- WRITTEN PROBLEM -
Answer these from the article on Canada's telecom sector, one per line:
(a) On what day is Rogers Communications scheduled to report its quarterly earnings?
(b) Which TD Cowen analyst is quoted on mobile plan pricing?
(c) How much have Telus shares fallen over the past year?

- SUPPLIED TEXT -
━━━━━━━━━━━━━━━━━━━━

By Adriano Marchese
Canada's telecom sector continues to struggle, weighed down by sputtering subscriber growth from slowing immigration, a price war denting margins and hefty debt loads.
Analysts see some glimmers of relief but largely believe that investor sentiment toward the space will still be challenged until companies can string together a couple of quarters of improving results and demonstrate stability on pricing.
The first chance for that comes in the next few weeks as companies report earnings. Rogers Communications is scheduled to report its quarterly earnings on Wednesday, while BCE, Telus and Quebecor are on tap for early May.
The companies are largely confronting the same challenges. Canada's population growth, which for years has been fueled by immigration, has stalled, shrinking the pool of potential customers signing up for plans. At the same time, carriers have dangled more deals to woo customers to their service, which has come as Quebecor has emerged as a national player.
Analysts are looking for signs that prices are stabilizing. TD Cowen's Vince Valentini said the average price for mobile plans is increasing slightly but the trend has been inconsistent.
"Investors are desperately waiting for a floor on pricing," Valentini said. "Show us that we're not on an accelerating pace down on both mobile plan volume and pricing."
Valentini said that carriers tend to hold the line on pricing discipline early in the quarter, then panic if subscription numbers aren't up to snuff and slash plan prices.
One solid month won't be enough to sway investors. "Even if April continues to show good pricing, you're not going to be out of the woods until you get at least one quarter, probably two, of proof," he said.
Telecom companies have underperformed the broader markets lately. Shares in Rogers Communications and BCE are both down by around one-third over the past year, while Telus is down 5%. The S&P TSX index was up around 10% during that time.

━━━━━━━━━━━━━━━━━━━━

- INFORMATION PROVIDED -
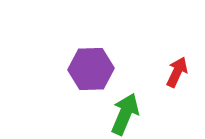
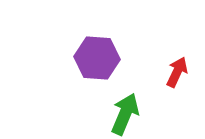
purple hexagon: moved 6 px right, 11 px up; rotated 6 degrees clockwise
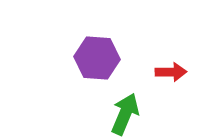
red arrow: moved 6 px left; rotated 64 degrees clockwise
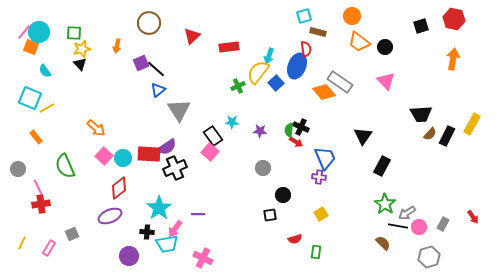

━━━━━━━━━━━━━━━━━━━━

- EXERCISE RESPONSE -
(a) Wednesday
(b) Vince Valentini
(c) 5%